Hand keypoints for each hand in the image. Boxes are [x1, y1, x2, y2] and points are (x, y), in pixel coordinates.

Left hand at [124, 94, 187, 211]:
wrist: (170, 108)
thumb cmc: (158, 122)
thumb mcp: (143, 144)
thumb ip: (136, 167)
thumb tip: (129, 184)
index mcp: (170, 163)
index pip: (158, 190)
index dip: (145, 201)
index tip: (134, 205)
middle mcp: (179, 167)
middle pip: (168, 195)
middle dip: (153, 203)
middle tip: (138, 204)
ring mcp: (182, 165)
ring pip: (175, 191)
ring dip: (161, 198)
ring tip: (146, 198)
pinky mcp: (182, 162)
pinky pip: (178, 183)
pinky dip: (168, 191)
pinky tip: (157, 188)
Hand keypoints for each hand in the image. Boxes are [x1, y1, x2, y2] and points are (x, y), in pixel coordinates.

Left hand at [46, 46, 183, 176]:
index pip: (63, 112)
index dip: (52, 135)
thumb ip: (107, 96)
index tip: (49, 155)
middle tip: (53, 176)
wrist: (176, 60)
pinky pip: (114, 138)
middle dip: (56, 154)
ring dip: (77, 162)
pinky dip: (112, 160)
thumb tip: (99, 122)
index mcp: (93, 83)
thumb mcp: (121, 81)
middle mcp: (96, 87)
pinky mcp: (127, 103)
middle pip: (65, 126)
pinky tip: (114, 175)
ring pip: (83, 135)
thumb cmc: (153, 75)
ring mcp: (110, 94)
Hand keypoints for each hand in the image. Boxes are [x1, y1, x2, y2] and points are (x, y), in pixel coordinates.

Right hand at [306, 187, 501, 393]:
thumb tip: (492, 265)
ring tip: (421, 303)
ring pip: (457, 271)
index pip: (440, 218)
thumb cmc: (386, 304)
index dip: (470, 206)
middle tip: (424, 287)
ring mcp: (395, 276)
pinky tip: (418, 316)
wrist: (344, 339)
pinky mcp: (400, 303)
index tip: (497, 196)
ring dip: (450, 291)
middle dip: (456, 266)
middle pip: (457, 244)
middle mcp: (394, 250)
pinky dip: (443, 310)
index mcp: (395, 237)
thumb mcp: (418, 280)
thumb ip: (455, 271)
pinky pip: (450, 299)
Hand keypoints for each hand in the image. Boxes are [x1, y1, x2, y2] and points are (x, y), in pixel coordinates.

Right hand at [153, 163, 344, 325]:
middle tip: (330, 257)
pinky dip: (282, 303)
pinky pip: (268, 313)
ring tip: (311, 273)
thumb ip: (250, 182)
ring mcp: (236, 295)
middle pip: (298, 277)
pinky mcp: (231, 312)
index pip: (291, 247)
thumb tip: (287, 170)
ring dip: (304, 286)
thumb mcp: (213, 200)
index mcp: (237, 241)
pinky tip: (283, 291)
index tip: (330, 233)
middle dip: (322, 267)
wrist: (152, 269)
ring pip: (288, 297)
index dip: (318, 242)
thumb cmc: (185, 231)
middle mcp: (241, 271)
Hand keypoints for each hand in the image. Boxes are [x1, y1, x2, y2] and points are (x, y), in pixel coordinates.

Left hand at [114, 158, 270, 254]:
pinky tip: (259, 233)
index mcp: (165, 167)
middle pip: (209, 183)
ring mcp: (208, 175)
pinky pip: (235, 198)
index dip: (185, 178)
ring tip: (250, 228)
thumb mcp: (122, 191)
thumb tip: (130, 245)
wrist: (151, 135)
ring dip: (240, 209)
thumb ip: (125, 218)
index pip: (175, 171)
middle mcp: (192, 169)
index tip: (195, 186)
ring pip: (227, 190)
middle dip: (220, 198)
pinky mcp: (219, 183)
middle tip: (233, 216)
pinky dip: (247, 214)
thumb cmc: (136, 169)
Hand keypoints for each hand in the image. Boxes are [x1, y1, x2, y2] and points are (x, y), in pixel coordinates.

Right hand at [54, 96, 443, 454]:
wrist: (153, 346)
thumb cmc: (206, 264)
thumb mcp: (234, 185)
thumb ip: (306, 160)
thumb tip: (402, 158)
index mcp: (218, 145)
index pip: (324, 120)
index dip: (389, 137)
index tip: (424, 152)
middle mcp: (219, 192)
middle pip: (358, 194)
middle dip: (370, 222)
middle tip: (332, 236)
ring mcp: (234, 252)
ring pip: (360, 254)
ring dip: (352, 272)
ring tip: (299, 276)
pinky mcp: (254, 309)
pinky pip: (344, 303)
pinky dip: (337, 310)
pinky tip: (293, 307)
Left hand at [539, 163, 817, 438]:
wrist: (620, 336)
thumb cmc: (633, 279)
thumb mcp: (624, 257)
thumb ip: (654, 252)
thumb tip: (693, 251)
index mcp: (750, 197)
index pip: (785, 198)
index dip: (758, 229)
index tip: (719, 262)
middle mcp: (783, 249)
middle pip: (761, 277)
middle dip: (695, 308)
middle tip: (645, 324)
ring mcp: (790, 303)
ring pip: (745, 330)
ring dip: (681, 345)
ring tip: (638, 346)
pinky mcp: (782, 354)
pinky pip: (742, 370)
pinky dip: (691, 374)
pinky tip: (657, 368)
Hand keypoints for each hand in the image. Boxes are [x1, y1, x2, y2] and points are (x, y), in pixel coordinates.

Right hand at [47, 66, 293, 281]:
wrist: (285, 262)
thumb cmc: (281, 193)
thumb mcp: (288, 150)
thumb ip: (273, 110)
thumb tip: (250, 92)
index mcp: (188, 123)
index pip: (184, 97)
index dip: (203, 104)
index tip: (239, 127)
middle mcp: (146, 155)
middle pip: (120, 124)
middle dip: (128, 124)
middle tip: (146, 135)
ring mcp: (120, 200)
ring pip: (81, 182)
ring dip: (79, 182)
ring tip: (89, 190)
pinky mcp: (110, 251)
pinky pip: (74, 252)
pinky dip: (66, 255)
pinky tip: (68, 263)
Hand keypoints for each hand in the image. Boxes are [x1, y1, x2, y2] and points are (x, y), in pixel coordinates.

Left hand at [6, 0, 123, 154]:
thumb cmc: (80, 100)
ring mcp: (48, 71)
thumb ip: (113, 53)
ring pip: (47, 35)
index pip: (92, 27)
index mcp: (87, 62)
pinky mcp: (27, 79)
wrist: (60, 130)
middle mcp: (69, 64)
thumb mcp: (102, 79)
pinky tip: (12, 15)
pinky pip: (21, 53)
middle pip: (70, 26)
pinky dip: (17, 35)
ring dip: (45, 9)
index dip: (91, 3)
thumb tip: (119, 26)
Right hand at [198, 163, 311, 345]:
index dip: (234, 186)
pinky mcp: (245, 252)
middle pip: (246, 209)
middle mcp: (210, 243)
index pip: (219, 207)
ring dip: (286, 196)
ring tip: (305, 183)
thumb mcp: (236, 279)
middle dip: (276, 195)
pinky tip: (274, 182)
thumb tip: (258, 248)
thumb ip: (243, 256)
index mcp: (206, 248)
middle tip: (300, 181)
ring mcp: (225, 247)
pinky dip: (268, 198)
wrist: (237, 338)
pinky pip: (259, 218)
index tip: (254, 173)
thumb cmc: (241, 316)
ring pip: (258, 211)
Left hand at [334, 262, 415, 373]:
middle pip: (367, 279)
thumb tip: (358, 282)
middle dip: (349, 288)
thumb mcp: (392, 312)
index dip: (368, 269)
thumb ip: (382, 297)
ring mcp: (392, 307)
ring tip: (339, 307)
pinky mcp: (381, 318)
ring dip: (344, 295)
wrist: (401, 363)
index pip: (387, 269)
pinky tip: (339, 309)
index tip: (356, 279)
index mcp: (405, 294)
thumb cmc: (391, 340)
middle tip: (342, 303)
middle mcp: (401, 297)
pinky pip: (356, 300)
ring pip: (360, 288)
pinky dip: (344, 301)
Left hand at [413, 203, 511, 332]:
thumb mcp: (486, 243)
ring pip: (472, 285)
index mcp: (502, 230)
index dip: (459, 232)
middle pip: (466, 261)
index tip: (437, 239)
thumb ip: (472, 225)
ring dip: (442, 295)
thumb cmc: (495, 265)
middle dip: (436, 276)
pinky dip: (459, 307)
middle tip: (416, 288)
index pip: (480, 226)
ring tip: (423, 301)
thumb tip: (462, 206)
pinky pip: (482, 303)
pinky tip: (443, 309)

************

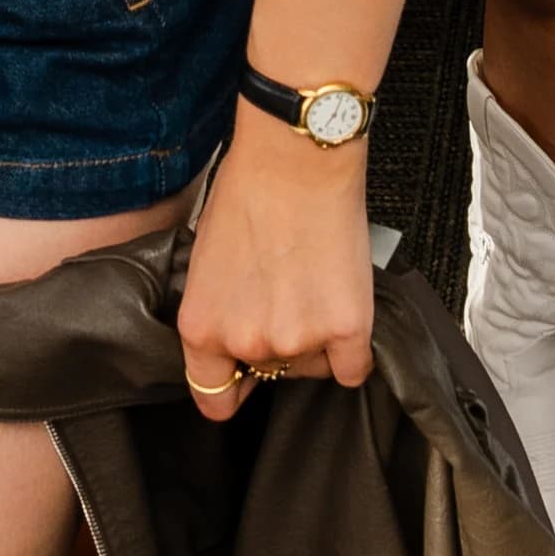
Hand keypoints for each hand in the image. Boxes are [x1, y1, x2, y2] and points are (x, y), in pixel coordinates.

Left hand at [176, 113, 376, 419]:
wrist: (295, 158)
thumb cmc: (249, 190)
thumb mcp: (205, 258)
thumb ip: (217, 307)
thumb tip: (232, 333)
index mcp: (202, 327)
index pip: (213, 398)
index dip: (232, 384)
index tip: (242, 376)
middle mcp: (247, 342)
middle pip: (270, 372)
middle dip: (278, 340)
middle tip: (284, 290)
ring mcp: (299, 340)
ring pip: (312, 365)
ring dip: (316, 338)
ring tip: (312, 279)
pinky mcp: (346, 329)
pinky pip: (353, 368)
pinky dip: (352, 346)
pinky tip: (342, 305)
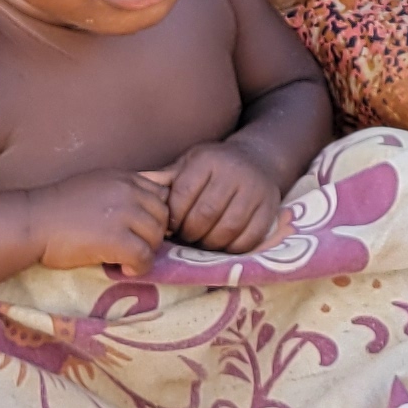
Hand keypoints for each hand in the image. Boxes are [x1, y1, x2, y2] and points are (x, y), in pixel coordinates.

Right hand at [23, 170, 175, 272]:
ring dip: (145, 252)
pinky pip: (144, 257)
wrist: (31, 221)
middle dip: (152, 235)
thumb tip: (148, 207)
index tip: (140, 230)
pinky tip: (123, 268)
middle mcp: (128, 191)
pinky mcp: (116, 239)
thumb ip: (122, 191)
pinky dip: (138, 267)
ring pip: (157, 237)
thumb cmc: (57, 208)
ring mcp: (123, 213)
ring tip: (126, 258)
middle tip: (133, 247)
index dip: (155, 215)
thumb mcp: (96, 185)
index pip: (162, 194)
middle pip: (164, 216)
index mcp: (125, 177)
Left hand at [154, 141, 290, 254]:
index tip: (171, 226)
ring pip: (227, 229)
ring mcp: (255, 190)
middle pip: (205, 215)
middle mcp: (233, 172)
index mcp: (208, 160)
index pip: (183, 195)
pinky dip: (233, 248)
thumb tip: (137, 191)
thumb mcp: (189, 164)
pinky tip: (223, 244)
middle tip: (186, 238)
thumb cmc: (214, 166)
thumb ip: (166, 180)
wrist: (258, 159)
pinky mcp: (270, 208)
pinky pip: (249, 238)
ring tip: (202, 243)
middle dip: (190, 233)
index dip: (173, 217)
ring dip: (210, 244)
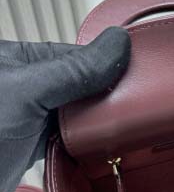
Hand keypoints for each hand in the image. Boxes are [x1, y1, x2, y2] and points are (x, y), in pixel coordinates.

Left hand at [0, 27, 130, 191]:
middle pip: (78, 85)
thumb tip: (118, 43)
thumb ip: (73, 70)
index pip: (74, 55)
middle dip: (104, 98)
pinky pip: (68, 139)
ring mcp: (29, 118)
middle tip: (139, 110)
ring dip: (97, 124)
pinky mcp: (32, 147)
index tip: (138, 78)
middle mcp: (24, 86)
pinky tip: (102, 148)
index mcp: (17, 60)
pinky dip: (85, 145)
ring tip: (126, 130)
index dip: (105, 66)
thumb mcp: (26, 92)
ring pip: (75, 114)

************

Instructions for the task:
Your task is to transcribe, with no changes, only the lines of the listing above that lie between the line holding "index dip: (91, 3)" and the line holding "pinky dip: (459, 307)", inclusive.

Output of the task:
index dip: (91, 3)
thumb tip: (119, 26)
Right hand at [198, 163, 311, 345]:
index dip: (234, 186)
pinky mcp: (245, 252)
middle pip: (246, 209)
middle mcp: (210, 243)
index pip: (219, 207)
ring dip: (286, 196)
ring tip: (305, 183)
thumb mcp: (236, 279)
middle dip: (276, 195)
pinky tip: (274, 182)
thumb tip: (258, 248)
thumb ip: (243, 256)
index mcp: (206, 248)
middle tip: (300, 181)
ring mcp: (225, 247)
pinky dip: (268, 198)
wrist: (237, 338)
pinky pip: (259, 218)
index tip: (254, 173)
thumb cmc: (241, 316)
ring pip: (258, 211)
Left hand at [334, 262, 415, 373]:
middle pip: (367, 279)
thumb tip: (358, 282)
middle dip: (349, 288)
thumb mcp: (392, 312)
index dip: (368, 269)
thumb ip: (382, 297)
ring mcp: (392, 307)
ring tip: (339, 307)
pinky mcp: (381, 318)
ring dip: (344, 295)
wrist: (401, 363)
index pip: (387, 269)
pinky tip: (339, 309)
index tip: (356, 279)
index mcp: (405, 294)
thumb cmc: (391, 340)
middle tip: (342, 303)
middle mcp: (401, 297)
pinky pip: (356, 300)
ring pip: (360, 288)
pinky dip: (344, 301)
Left hand at [413, 203, 511, 332]:
thumb mcp: (486, 243)
ring pip: (472, 285)
index mcp: (502, 230)
index dip: (459, 232)
middle pip: (466, 261)
index tip: (437, 239)
thumb ip: (472, 225)
ring dip: (442, 295)
thumb cmc: (495, 265)
middle dip: (436, 276)
pinky dip: (459, 307)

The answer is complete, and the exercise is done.